ASM x86_64 AVX: xmm and ymm registers differences

According to wikipedia, in AVX:

YMM registers are 256 bits long.

XMM registers are 128 bits long and represent the lower 128 bits of the YMM registers.

The YMM and XMM registers are overlapping and XMM are contained in YMM.

Diagram from wikimedia:

https://commons.wikimedia.org/wiki/File:AVX_registers.svg


xmm0 is the low half of ymm0, exactly like eax is the low half of rax.

Writing to xmm0 (with a VEX-coded instruction, not legacy SSE) zeros the upper lane of ymm0, just like writing to eax zeros the upper half of rax to avoid false dependencies. Lack of zeroing the upper bytes for legacy SSE instructions is why there's a penalty for mixing AVX and legacy SSE instructions.

Most AVX instructions are available with either 128-bit or 256-bit size. e.g. vaddps xmm0, xmm1, xmm2 or vaddps ymm0, ymm1, ymm2. (The 256-bit versions of most integer instructions are only available in AVX2, with AVX only providing the 128-bit version. There are a couple exceptions, like vptest ymm, ymm in AVX1. And vmovdqu if you count that as an "integer" instruction).

Scalar instructions like vmovd, vcvtss2si, and vcvtsi2ss are only available with XMM registers. Reading a YMM register is not logically different from reading an XMM register, but writing the low element (and leaving the other elements unmodified, like the poorly-designed vcvtsi2ss does) would be different for XMM vs. YMM, because the YMM version would leave the upper lane not zeroed.


But scalar with ymm doesn't exist in the machine-code encoding, even for instructions where it would be really useful like vpinsrd / vpextrd (insert / extract a scalar).

Note that even though reading an XMM register and taking only the low scalar element is logically the same as YMM, for the actual implementation it would not be the same. Reading a YMM register implies an AVX-256 instruction, which would have to transition the CPU out of the "saved upper" state (for an Intel CPU with SSE/AVX transitions / states).

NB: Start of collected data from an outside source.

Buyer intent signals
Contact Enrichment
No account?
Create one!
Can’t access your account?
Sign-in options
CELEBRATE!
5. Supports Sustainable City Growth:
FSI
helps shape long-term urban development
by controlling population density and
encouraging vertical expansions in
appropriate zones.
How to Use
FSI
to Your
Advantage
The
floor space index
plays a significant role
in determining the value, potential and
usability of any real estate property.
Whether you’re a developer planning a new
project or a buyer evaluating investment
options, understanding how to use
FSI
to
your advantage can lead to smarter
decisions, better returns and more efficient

In any case, vcvtss2si rax, ymm0 is not encodeable, and the assembler doesn't magically assemble it as vcvtss2si rax, xmm0. If you're writing in asm, you're supposed to know exactly what you're doing. (Although some assemblers will optimize mov rax, 1 to mov eax, 1 for you, so letting you get away with writing ymm as a source register would work. But letting you write ymm as a destination register for vcvtsi2ss would change the meaning, so for consistency it's better that it doesn't do either).